Source: “The Science of Sex Appeal: An Evolutionary Perspective” from Review of General Psychology 2010, Vol. 14, No. 3, 240–25

More bits from the paper:

  • By sampling photographs taken from old high school yearbooks and matching them with obituary records, Henderson and Anglin (2003) discovered that both men and women with faces that contemporary college students rated as being attractive lived longer.
  • Even intelligence and semen quality may be related. In anarchival sample of 425 Army veterans, Arden, Gottfredson, Miller,& Pierce (2009) found small, but significant positive correlations between general intelligence and several important parameters of sperm quality: sperm concentration, sperm count, and sperm motility. It turns out that people with attractive faces also tend to have higher IQ scores (Zebrowitz, Hall, Murphy, & Rhodes, 2002).
  • The way men rate facial attractiveness in women predicts estrogen levels and female reproductive health (Law-Smith et al.,2006). Faces can contain cues to underlying genetic resistance to disease.
  • A recent study by Jokela (2009) based on an archival sample of high school yearbook photos and follow-up surveys from over 10,000 people who graduated in 1957, shows that attractiveness is, in fact, related to reproductive success.
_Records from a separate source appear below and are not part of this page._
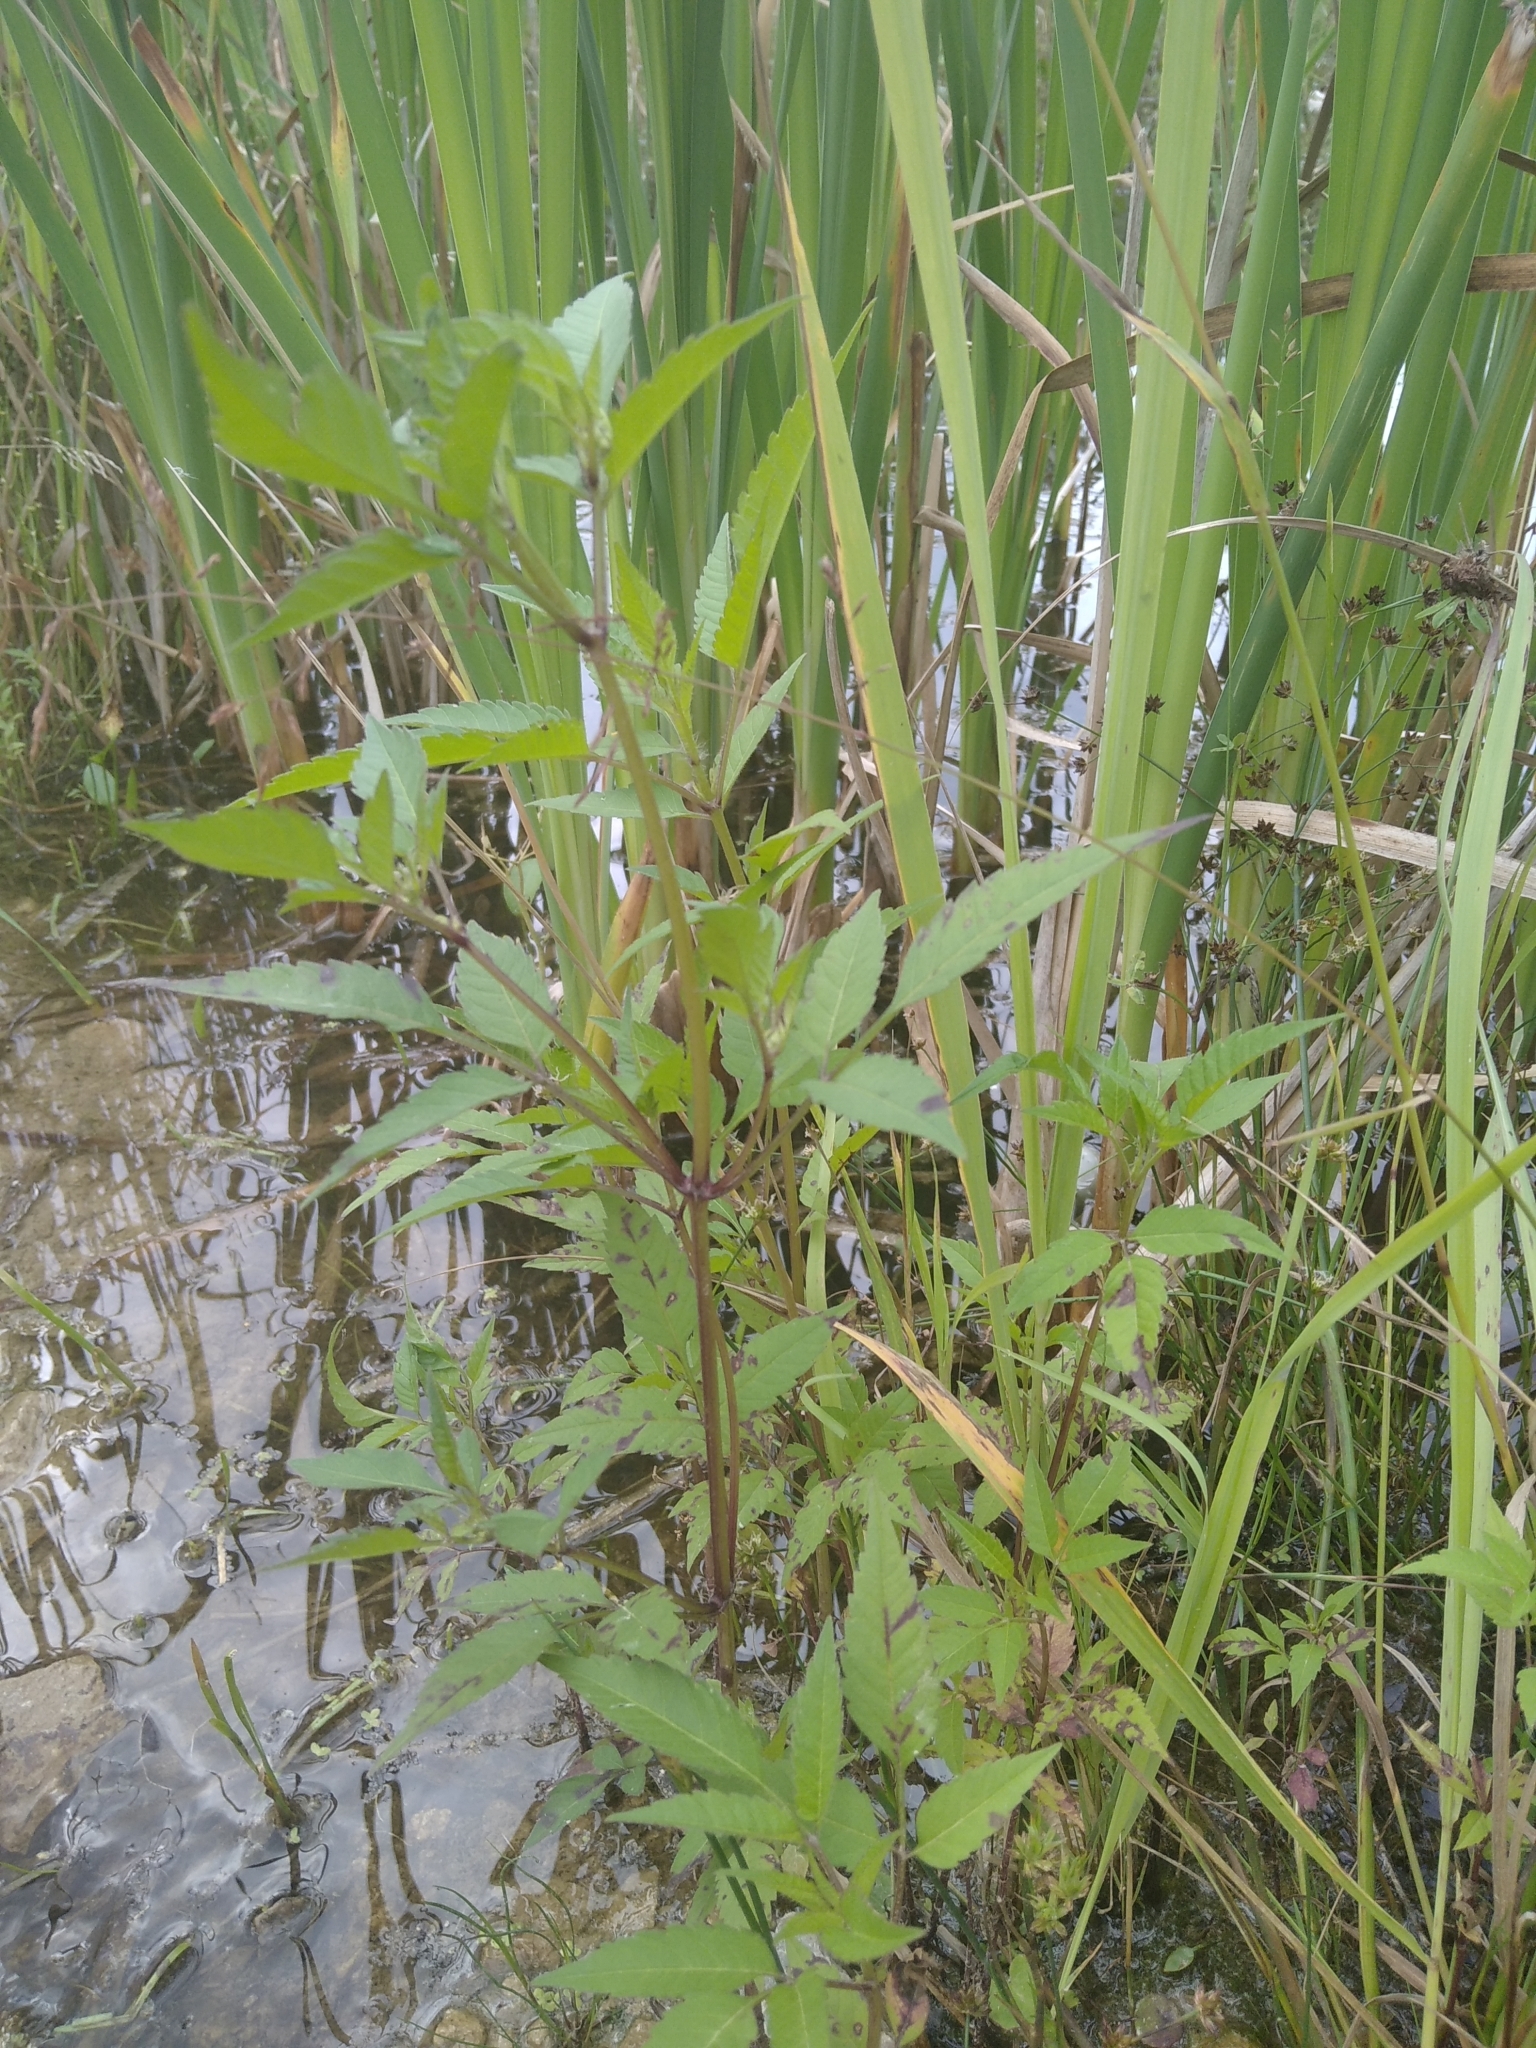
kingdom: Plantae
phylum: Tracheophyta
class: Magnoliopsida
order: Asterales
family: Asteraceae
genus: Bidens
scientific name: Bidens frondosa
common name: Beggarticks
More often than not people with more attractive faces have more children. Thus, the reason there is good consensus as to which faces are attractive is because faces contain embedded features that are honest biological signals of reproductive fitness.
  • Women with low WHRs (narrow waists and broad hips) are consistently rated by men in many cultures as more attractive, with optimal WHRs being about .7 (Singh, 1993). Large samples of Playboy models (Tovee et al., 1997) and female film stars (Vora-cek & Fisher, 2006) both converge on this value, with each showing average WHRs of about .68. In a recent study, men who were born blind or developed blindness later in life were presented with mannequins varying in WHR. Even those who were born blind preferred the shape of the low WHR, indicating that visual input is not necessary to develop or maintain this preference (Karremans, Frankenhuis, & Arons, 2010)… By now it should come as no surprise that women with low WHRs are more reproductively viable. They ovulate more often (Jasienska, Ziomkiewicz, Ellison, Lipson, & Thune, 2004), have more regular menstrual cycles (Van Hoof et al., 2000), and are more likely to conceive as a result of artificial insemination (Zaad-stra et al., 1993) and in vitro fertilization (Wass, Waldenstrom,Rossner, & Hellberg, 1997). Women with low WHRs are also healthier. They have a lower risk of heart disease, stroke, diabetes, gall bladder disease, kidney disease, and various cancers (see Singh & Singh, 2006).